Record set:
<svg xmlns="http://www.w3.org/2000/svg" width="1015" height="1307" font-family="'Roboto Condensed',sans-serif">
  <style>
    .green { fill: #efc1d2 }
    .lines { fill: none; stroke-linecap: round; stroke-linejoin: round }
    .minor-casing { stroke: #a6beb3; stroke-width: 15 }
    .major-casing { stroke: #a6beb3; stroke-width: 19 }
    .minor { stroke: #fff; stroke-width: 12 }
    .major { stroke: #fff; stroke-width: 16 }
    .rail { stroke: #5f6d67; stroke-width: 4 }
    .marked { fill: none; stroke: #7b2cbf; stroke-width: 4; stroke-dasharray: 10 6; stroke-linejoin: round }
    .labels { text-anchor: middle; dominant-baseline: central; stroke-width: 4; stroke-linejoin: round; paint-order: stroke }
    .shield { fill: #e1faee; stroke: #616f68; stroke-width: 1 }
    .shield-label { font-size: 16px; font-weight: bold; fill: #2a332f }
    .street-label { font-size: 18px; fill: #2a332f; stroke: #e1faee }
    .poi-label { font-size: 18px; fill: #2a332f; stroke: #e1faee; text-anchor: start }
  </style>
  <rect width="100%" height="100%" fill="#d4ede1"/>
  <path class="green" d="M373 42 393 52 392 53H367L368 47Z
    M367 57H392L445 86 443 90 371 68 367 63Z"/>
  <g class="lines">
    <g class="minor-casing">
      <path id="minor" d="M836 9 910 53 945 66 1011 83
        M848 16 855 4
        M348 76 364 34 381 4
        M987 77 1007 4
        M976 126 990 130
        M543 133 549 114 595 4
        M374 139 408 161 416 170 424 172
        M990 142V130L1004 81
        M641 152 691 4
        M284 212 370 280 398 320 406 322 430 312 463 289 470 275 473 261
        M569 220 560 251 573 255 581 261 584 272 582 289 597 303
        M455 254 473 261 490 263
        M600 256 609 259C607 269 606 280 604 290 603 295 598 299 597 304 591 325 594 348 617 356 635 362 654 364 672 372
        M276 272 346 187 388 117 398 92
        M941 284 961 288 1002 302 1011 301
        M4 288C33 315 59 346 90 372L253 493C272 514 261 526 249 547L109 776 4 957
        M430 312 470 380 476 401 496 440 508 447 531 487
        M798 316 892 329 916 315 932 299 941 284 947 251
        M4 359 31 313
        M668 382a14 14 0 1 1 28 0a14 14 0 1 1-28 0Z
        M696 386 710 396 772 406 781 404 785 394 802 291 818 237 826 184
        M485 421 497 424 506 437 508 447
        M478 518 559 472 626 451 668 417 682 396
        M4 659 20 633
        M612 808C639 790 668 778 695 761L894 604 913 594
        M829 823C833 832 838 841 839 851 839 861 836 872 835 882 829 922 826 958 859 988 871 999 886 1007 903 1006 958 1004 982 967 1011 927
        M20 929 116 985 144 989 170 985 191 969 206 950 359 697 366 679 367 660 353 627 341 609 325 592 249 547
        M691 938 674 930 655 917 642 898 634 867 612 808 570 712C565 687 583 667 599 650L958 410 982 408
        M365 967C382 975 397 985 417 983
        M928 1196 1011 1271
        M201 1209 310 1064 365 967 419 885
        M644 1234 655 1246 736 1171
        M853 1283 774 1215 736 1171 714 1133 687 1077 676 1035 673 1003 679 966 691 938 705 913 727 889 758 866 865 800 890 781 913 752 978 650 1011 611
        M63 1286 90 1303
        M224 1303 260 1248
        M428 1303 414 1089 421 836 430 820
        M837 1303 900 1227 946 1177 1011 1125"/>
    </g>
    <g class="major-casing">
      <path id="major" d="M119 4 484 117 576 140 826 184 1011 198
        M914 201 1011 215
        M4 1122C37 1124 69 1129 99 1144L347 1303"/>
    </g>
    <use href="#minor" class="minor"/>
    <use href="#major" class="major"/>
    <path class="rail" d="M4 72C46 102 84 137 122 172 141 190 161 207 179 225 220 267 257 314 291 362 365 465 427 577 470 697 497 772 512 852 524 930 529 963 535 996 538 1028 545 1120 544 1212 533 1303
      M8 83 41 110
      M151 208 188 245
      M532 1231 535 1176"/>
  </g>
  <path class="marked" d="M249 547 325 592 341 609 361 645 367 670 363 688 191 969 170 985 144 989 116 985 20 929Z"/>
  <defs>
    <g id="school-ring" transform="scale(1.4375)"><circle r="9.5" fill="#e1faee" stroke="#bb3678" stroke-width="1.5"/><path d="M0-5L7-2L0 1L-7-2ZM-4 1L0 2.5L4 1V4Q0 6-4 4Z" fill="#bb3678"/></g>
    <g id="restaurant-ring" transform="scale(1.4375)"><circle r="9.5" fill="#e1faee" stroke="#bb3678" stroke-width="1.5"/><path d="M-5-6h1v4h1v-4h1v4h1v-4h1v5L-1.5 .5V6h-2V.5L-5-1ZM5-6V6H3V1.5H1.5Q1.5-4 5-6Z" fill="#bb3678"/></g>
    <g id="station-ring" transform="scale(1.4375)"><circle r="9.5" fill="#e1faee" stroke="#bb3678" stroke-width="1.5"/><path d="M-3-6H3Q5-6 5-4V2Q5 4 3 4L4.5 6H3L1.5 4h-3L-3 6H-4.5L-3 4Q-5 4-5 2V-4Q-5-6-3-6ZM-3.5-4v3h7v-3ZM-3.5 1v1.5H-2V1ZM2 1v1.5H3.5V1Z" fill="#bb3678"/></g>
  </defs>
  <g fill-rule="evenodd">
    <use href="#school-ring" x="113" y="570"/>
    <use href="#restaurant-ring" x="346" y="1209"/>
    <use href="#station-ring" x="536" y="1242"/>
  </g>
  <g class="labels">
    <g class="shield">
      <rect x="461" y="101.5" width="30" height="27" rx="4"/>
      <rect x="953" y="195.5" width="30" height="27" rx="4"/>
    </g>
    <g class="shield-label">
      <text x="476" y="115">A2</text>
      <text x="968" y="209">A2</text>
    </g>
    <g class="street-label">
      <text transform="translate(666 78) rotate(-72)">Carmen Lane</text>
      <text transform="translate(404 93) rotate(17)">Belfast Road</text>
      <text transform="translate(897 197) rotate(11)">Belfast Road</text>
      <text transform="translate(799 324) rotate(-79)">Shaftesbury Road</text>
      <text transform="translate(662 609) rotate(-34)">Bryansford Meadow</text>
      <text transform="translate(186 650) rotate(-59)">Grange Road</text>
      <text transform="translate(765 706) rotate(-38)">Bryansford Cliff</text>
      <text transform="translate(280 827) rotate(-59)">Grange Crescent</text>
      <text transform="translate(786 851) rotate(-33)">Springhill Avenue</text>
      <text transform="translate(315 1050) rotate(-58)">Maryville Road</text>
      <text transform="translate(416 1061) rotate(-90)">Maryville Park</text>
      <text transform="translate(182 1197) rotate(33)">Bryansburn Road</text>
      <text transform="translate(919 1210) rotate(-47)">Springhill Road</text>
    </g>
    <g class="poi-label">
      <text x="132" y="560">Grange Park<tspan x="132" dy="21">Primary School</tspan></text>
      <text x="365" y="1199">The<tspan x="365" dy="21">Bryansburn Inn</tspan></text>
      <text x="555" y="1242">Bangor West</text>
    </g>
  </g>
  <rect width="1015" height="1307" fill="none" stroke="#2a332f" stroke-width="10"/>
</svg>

Problem to work on:
An exact written copy of every entry is the required answer.

Result of the exercise:
<svg xmlns="http://www.w3.org/2000/svg" width="1015" height="1307" font-family="'Roboto Condensed',sans-serif">
  <style>
    .green { fill: #efc1d2 }
    .lines { fill: none; stroke-linecap: round; stroke-linejoin: round }
    .minor-casing { stroke: #a6beb3; stroke-width: 15 }
    .major-casing { stroke: #a6beb3; stroke-width: 19 }
    .minor { stroke: #fff; stroke-width: 12 }
    .major { stroke: #fff; stroke-width: 16 }
    .rail { stroke: #5f6d67; stroke-width: 4 }
    .marked { fill: none; stroke: #7b2cbf; stroke-width: 4; stroke-dasharray: 10 6; stroke-linejoin: round }
    .labels { text-anchor: middle; dominant-baseline: central; stroke-width: 4; stroke-linejoin: round; paint-order: stroke }
    .shield { fill: #e1faee; stroke: #616f68; stroke-width: 1 }
    .shield-label { font-size: 16px; font-weight: bold; fill: #2a332f }
    .street-label { font-size: 18px; fill: #2a332f; stroke: #e1faee }
    .poi-label { font-size: 18px; fill: #2a332f; stroke: #e1faee; text-anchor: start }
  </style>
  <rect width="100%" height="100%" fill="#d4ede1"/>
  <path class="green" d="M373 42 393 52 392 53H367L368 47Z
    M367 57H392L445 86 443 90 371 68 367 63Z"/>
  <g class="lines">
    <g class="minor-casing">
      <path id="minor" d="M836 9 910 53 945 66 1011 83
        M848 16 855 4
        M348 76 364 34 381 4
        M987 77 1007 4
        M976 126 990 130
        M543 133 549 114 595 4
        M374 139 408 161 416 170 424 172
        M990 142V130L1004 81
        M641 152 691 4
        M284 212 370 280 398 320 406 322 430 312 463 289 470 275 473 261
        M569 220 560 251 573 255 581 261 584 272 582 289 597 303
        M455 254 473 261 490 263
        M600 256 609 259C607 269 606 280 604 290 603 295 598 299 597 304 591 325 594 348 617 356 635 362 654 364 672 372
        M276 272 346 187 388 117 398 92
        M941 284 961 288 1002 302 1011 301
        M4 288C33 315 59 346 90 372L253 493C272 514 261 526 249 547L109 776 4 957
        M430 312 470 380 476 401 496 440 508 447 531 487
        M798 316 892 329 916 315 932 299 941 284 947 251
        M4 359 31 313
        M668 382a14 14 0 1 1 28 0a14 14 0 1 1-28 0Z
        M696 386 710 396 772 406 781 404 785 394 802 291 818 237 826 184
        M485 421 497 424 506 437 508 447
        M478 518 559 472 626 451 668 417 682 396
        M4 659 20 633
        M612 808C639 790 668 778 695 761L894 604 913 594
        M829 823C833 832 838 841 839 851 839 861 836 872 835 882 829 922 826 958 859 988 871 999 886 1007 903 1006 958 1004 982 967 1011 927
        M20 929 116 985 144 989 170 985 191 969 206 950 359 697 366 679 367 660 353 627 341 609 325 592 249 547
        M691 938 674 930 655 917 642 898 634 867 612 808 570 712C565 687 583 667 599 650L958 410 982 408
        M365 967C382 975 397 985 417 983
        M928 1196 1011 1271
        M201 1209 310 1064 365 967 419 885
        M644 1234 655 1246 736 1171
        M853 1283 774 1215 736 1171 714 1133 687 1077 676 1035 673 1003 679 966 691 938 705 913 727 889 758 866 865 800 890 781 913 752 978 650 1011 611
        M63 1286 90 1303
        M224 1303 260 1248
        M428 1303 414 1089 421 836 430 820
        M837 1303 900 1227 946 1177 1011 1125"/>
    </g>
    <g class="major-casing">
      <path id="major" d="M119 4 484 117 576 140 826 184 1011 198
        M914 201 1011 215
        M4 1122C37 1124 69 1129 99 1144L347 1303"/>
    </g>
    <use href="#minor" class="minor"/>
    <use href="#major" class="major"/>
    <path class="rail" d="M4 72C46 102 84 137 122 172 141 190 161 207 179 225 220 267 257 314 291 362 365 465 427 577 470 697 497 772 512 852 524 930 529 963 535 996 538 1028 545 1120 544 1212 533 1303
      M8 83 41 110
      M151 208 188 245
      M532 1231 535 1176"/>
  </g>
  <path class="marked" d="M249 547 325 592 341 609 361 645 367 670 363 688 191 969 170 985 144 989 116 985 20 929Z"/>
  <defs>
    <g id="school-ring" transform="scale(1.4375)"><circle r="9.5" fill="#e1faee" stroke="#bb3678" stroke-width="1.5"/><path d="M0-5L7-2L0 1L-7-2ZM-4 1L0 2.5L4 1V4Q0 6-4 4Z" fill="#bb3678"/></g>
    <g id="restaurant-ring" transform="scale(1.4375)"><circle r="9.5" fill="#e1faee" stroke="#bb3678" stroke-width="1.5"/><path d="M-5-6h1v4h1v-4h1v4h1v-4h1v5L-1.5 .5V6h-2V.5L-5-1ZM5-6V6H3V1.5H1.5Q1.5-4 5-6Z" fill="#bb3678"/></g>
    <g id="station-ring" transform="scale(1.4375)"><circle r="9.5" fill="#e1faee" stroke="#bb3678" stroke-width="1.5"/><path d="M-3-6H3Q5-6 5-4V2Q5 4 3 4L4.5 6H3L1.5 4h-3L-3 6H-4.5L-3 4Q-5 4-5 2V-4Q-5-6-3-6ZM-3.5-4v3h7v-3ZM-3.5 1v1.5H-2V1ZM2 1v1.5H3.5V1Z" fill="#bb3678"/></g>
  </defs>
  <g fill-rule="evenodd">
    <use href="#school-ring" x="113" y="570"/>
    <use href="#restaurant-ring" x="346" y="1209"/>
    <use href="#station-ring" x="536" y="1242"/>
  </g>
  <g class="labels">
    <g class="shield">
      <rect x="461" y="101.5" width="30" height="27" rx="4"/>
      <rect x="953" y="195.5" width="30" height="27" rx="4"/>
    </g>
    <g class="shield-label">
      <text x="476" y="115">A2</text>
      <text x="968" y="209">A2</text>
    </g>
    <g class="street-label">
      <text transform="translate(666 78) rotate(-72)">Carmen Lane</text>
      <text transform="translate(404 93) rotate(17)">Belfast Road</text>
      <text transform="translate(897 197) rotate(11)">Belfast Road</text>
      <text transform="translate(799 324) rotate(-79)">Shaftesbury Road</text>
      <text transform="translate(662 609) rotate(-34)">Bryansford Meadow</text>
      <text transform="translate(186 650) rotate(-59)">Grange Road</text>
      <text transform="translate(765 706) rotate(-38)">Bryansford Cliff</text>
      <text transform="translate(280 827) rotate(-59)">Grange Crescent</text>
      <text transform="translate(786 851) rotate(-33)">Springhill Avenue</text>
      <text transform="translate(315 1050) rotate(-58)">Maryville Road</text>
      <text transform="translate(416 1061) rotate(-90)">Maryville Park</text>
      <text transform="translate(182 1197) rotate(33)">Bryansburn Road</text>
      <text transform="translate(919 1210) rotate(-47)">Springhill Road</text>
    </g>
    <g class="poi-label">
      <text x="132" y="560">Grange Park<tspan x="132" dy="21">Primary School</tspan></text>
      <text x="365" y="1199">The<tspan x="365" dy="21">Bryansburn Inn</tspan></text>
      <text x="555" y="1242">Bangor West</text>
    </g>
  </g>
  <rect width="1015" height="1307" fill="none" stroke="#2a332f" stroke-width="10"/>
</svg>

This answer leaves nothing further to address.